Additionally, we ran into issues integrating the LCD screen through I2C. The screen's slave address would not get detected, despite the device having the proper connections and power supply. However, it was found to have just been a hardware issue and worked with a different I2C LCD device.
Mobile Application
Software Design
The iOS Mobile App was designed using Swift. The primary purpose of the app was to connect to the Bridge Controller via bluetooth and send GPS destination and emergency stop message and to receive and display geo controller status heading and bearing data.
Scan Bluetooth Devices
@IBAction func buttonPressed(_ sender: UIButton) {
print("Scan bluetooth devices Button pressed")
// Start scanning for Bluetooth devices if Bluetooth is turned on
if centralManager.state == .poweredOn {
centralManager.scanForPeripherals(withServices: nil, options: nil)
print("Scanning for Bluetooth devices...")
} else {
print("Bluetooth is not turned on")
}
}
extension ViewController: CBCentralManagerDelegate {
func centralManagerDidUpdateState(_ central: CBCentralManager) {
switch central.state {
case .poweredOn:
print("Bluetooth is On")
case .poweredOff:
print("Bluetooth is Off")
case .resetting:
print("Bluetooth is Resetting")
case .unauthorized:
print("Bluetooth not authorized")
case .unsupported:
print("Bluetooth not supported")
case .unknown:
print("Bluetooth unknown state")
@unknown default:
print("A new case was added that is not handled")
}
}
func centralManager(_ central: CBCentralManager, didDiscover peripheral: CBPeripheral, advertisementData: [String : Any], rssi RSSI: NSNumber) {
if let name = peripheral.name, name != "Unknown Device" {
// Avoid adding duplicates
if !discoveredDevices.contains(where: { $0.identifier == peripheral.identifier }) {
discoveredDevices.append(peripheral)
DispatchQueue.main.async { [weak self] in self?.displayContent.reloadData()

(Recorded data)

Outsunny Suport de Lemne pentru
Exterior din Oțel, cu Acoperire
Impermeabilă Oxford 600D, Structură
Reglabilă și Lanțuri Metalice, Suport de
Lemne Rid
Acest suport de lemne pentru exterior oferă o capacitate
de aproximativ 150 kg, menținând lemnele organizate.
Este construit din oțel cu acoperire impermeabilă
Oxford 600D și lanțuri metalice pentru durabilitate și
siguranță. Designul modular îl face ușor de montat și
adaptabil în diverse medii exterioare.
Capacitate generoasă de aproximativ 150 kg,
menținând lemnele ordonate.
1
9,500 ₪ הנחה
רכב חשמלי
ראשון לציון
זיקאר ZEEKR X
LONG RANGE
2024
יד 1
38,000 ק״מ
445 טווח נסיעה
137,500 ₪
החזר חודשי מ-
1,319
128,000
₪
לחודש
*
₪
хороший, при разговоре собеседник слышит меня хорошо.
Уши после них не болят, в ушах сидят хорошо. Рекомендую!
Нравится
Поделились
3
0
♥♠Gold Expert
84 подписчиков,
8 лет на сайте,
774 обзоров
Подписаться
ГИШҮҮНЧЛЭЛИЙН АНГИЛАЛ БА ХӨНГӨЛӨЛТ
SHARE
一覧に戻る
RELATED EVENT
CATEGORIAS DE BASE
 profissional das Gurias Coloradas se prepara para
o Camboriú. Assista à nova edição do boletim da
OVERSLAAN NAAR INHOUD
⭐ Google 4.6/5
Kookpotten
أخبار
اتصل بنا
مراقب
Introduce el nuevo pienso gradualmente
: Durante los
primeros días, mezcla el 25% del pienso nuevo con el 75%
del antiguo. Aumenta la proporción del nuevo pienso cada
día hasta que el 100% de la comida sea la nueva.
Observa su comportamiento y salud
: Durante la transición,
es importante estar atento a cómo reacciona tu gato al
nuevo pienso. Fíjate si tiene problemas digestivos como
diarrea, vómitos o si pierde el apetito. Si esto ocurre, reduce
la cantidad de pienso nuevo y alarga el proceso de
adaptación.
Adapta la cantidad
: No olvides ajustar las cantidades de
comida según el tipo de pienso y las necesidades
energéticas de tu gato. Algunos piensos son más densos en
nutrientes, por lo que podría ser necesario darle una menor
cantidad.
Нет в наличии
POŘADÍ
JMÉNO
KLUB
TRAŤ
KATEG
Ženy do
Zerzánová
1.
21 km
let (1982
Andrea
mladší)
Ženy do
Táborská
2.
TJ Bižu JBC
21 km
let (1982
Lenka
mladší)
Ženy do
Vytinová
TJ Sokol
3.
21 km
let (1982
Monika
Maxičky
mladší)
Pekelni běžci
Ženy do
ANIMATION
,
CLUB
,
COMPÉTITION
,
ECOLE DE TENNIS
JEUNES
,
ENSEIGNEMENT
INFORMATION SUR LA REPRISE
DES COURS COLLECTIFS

> _PROBLEM DESCRIPTION_
Continue the page excerpt on the iOS app's Bluetooth device scanning from the point where it stops. The material above was taken from a separate source.

> _WRITTEN ANSWER_
}
}
}
}
func centralManager(_ central: CBCentralManager, didConnect peripheral: CBPeripheral) {
print("Connected to peripheral: \(peripheral)")
selectedPeripheral = peripheral // Make sure to store the reference to the connected didFailToConnectperipheral
peripheral.delegate = self // Set the delegate to self for handling peripheral events
peripheral.discoverServices(nil)
}
func centralManager(_ central: CBCentralManager, didDisconnectPeripheral peripheral: CBPeripheral, error: Error?) {
print("Disconnected from peripheral: \(peripheral)")
if let error = error {
print("Error: \(error.localizedDescription)")
}
}
func centralManager(_ central: CBCentralManager, didFailToConnect peripheral: CBPeripheral, error: Error?) {
print("Failed to connect to peripheral: \(peripheral), error: \(error?.localizedDescription ?? "Unknown error")")
// Present an alert to the user with the option to try connecting again
let alert = UIAlertController(title: "Connection Failed", message: "Failed to connect to the selected device. Would you like to try again?", preferredStyle: .alert)
// Add a "Try Again" action to the alert
alert.addAction(UIAlertAction(title: "Try Again", style: .default) { _ in
// Retry connecting to the selected peripheral
central.connect(peripheral, options: nil)
})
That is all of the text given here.